_What to do_. What lines below mention the word "November"? Copy each one.

_Items listed in a dataset_.
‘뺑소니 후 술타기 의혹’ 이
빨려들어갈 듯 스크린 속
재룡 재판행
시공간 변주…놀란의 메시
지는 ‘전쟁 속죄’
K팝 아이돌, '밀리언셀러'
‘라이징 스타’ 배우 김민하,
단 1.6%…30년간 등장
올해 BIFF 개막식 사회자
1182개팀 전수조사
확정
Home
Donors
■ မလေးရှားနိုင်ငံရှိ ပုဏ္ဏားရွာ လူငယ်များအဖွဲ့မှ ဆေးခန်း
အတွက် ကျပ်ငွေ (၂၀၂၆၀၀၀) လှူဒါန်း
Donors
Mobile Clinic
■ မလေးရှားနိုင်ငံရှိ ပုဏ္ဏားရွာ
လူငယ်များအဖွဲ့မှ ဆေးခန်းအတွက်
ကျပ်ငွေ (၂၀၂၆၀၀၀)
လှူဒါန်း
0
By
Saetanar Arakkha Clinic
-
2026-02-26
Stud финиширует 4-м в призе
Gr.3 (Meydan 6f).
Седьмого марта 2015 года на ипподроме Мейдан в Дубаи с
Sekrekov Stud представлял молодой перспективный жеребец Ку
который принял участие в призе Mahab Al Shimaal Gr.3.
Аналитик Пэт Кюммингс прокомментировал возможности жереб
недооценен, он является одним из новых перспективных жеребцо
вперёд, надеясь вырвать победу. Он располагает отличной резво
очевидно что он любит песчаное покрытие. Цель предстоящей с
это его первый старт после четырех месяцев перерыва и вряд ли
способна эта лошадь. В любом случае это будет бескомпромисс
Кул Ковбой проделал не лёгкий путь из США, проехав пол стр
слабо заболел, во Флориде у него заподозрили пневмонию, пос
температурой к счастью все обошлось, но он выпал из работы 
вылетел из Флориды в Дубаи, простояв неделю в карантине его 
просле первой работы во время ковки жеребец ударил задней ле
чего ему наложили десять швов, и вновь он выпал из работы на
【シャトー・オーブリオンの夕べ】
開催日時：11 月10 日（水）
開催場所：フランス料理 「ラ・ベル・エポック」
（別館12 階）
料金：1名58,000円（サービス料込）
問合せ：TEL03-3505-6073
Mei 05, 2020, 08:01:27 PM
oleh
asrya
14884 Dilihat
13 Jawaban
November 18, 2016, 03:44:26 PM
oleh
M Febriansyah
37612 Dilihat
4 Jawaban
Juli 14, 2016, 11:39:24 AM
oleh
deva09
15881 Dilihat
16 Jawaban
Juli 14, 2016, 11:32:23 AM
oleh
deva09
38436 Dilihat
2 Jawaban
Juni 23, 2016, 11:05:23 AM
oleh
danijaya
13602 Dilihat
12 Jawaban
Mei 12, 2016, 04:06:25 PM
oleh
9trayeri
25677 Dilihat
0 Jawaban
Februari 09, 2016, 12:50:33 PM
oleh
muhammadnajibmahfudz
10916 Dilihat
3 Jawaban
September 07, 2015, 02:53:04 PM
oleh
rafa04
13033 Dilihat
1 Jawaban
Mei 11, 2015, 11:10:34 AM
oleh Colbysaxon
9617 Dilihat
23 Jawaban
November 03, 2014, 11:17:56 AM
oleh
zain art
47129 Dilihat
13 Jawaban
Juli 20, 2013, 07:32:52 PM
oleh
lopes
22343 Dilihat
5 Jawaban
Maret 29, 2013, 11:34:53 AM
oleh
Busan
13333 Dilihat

_Task result_.
November 18, 2016, 03:44:26 PM
November 03, 2014, 11:17:56 AM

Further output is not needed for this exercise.